TEXT FOR ANALYSIS Start Marker

SCIM Configuration: Microsoft Entra ID

Here are the different steps to follow in Paradigm in order to configure the automatic user provisioning in Paradigm from Microsoft Entra ID (formerly Azure Active Directory).

Paradigm side

  • Activate SCIM feature instance-wise: Put the config key SCIM_INSTANCE_ACTIVATION to True
  • Have a user with the permissions to manage users in the desired company
  • Create an API key linked to that user

Microsoft side

  • From the Microsoft Admin interface, go to the Identity Administration area (Entra ID)

  • Create a new application in the Identity administration site

  • Select Create your own application, give the name you want and select the 3rd option Integrate any other application you don’t find in the gallery (Non-gallery) and click on Create.

  • Once the application has been created, click on Provisioning

  • Click on + New configuration

  • Configure the provisioning to use the desired Paradigm instance:

    • Tenant URL:

    It should follow the pattern

    https://<paradigm_domain_name>/scim/v2/?aadOptscim062020.

    The <paradigm_domain_name> should be replaced by paradigm.lighton.ai to use the LightOn SaaS solution or by the client domain name for on-premise solutions

⚠️ 

The ?aadOptscim062020 flag is currently necessary to fix bugs on Microsoft side. Microsoft is actively working on implementing the related behavior modifications in the default behavior.

TEXT FOR ANALYSIS End Marker
DATASET EXCERPTS Start Marker

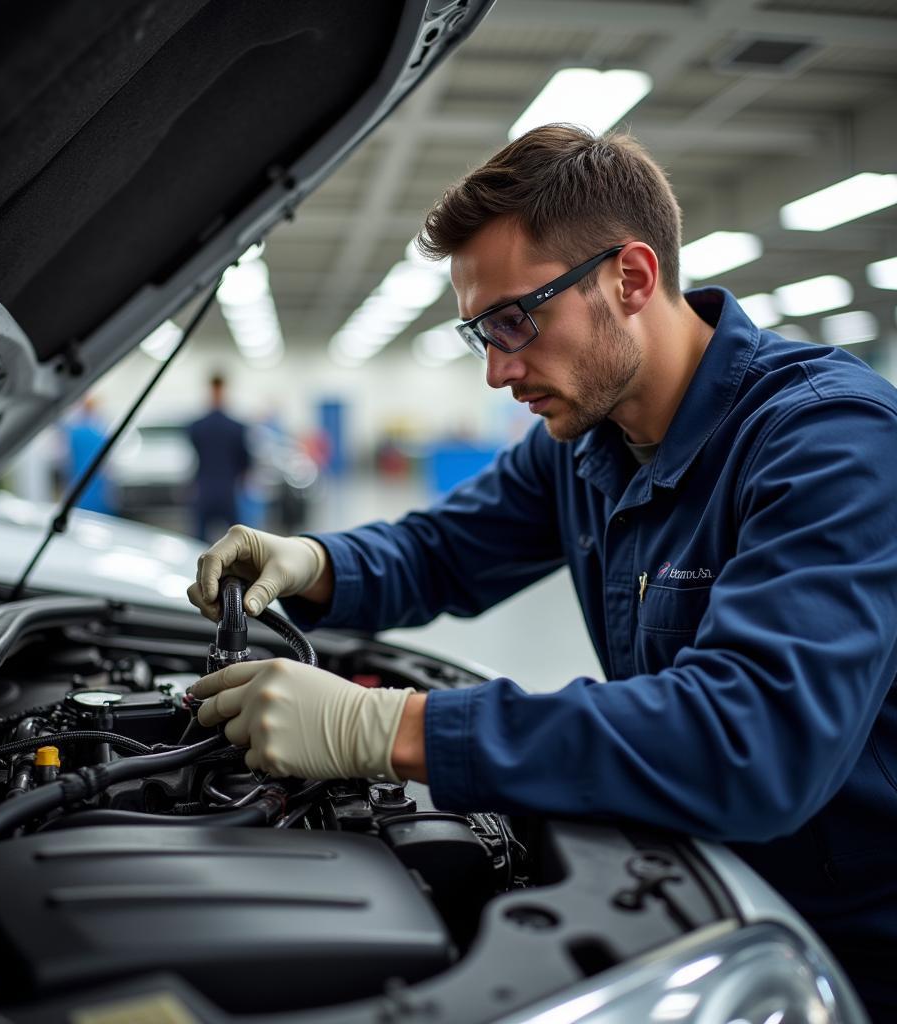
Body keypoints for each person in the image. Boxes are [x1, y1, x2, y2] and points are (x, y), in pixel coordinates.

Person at [185, 126, 897, 1015]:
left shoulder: (830, 443)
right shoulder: (584, 441)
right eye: (479, 332)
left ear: (631, 279)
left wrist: (392, 727)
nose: (495, 370)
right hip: (710, 884)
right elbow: (444, 549)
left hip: (859, 945)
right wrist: (316, 562)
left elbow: (751, 741)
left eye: (516, 321)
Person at [187, 374, 250, 540]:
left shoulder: (197, 427)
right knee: (237, 539)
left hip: (207, 487)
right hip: (226, 488)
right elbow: (245, 460)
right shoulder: (236, 427)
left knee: (200, 540)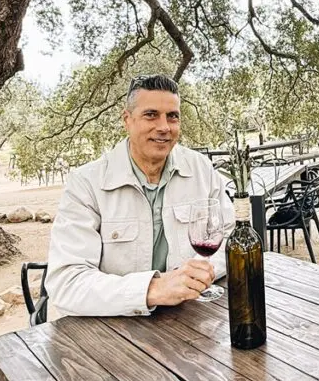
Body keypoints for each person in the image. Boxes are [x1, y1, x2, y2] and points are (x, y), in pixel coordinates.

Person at [47, 74, 235, 316]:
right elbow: (66, 283)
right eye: (151, 115)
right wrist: (153, 289)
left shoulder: (201, 169)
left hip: (189, 318)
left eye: (173, 117)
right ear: (127, 119)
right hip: (113, 330)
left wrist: (197, 276)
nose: (164, 127)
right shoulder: (86, 183)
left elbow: (230, 237)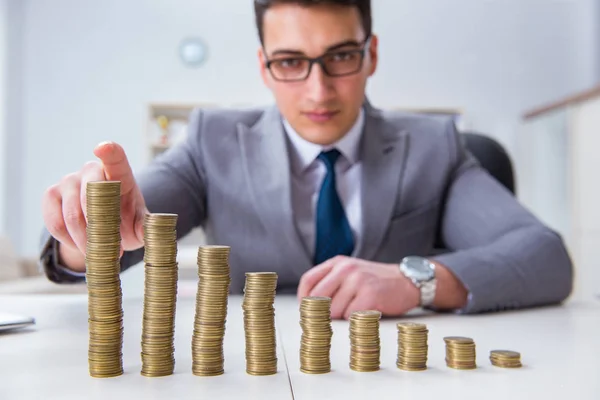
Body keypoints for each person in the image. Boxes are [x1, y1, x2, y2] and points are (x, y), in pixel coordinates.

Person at [38, 0, 573, 319]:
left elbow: (545, 256)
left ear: (372, 56)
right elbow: (111, 242)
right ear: (265, 68)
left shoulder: (436, 145)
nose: (319, 90)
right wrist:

DATASET EXCERPTS End Marker

* [EXERCISE PROMPT] Write out the part of the SCIM configuration guide from "Here are the" to "area (Entra ID)", word for word. Use only the SCIM configuration guide, not the rows.

* [OUTPUT FOR THIS TASK]
Here are the different steps to follow in Paradigm in order to configure the automatic user provisioning in Paradigm from Microsoft Entra ID (formerly Azure Active Directory).

Paradigm side

  • Activate SCIM feature instance-wise: Put the config key SCIM_INSTANCE_ACTIVATION to True
  • Have a user with the permissions to manage users in the desired company
  • Create an API key linked to that user

Microsoft side

  • From the Microsoft Admin interface, go to the Identity Administration area (Entra ID)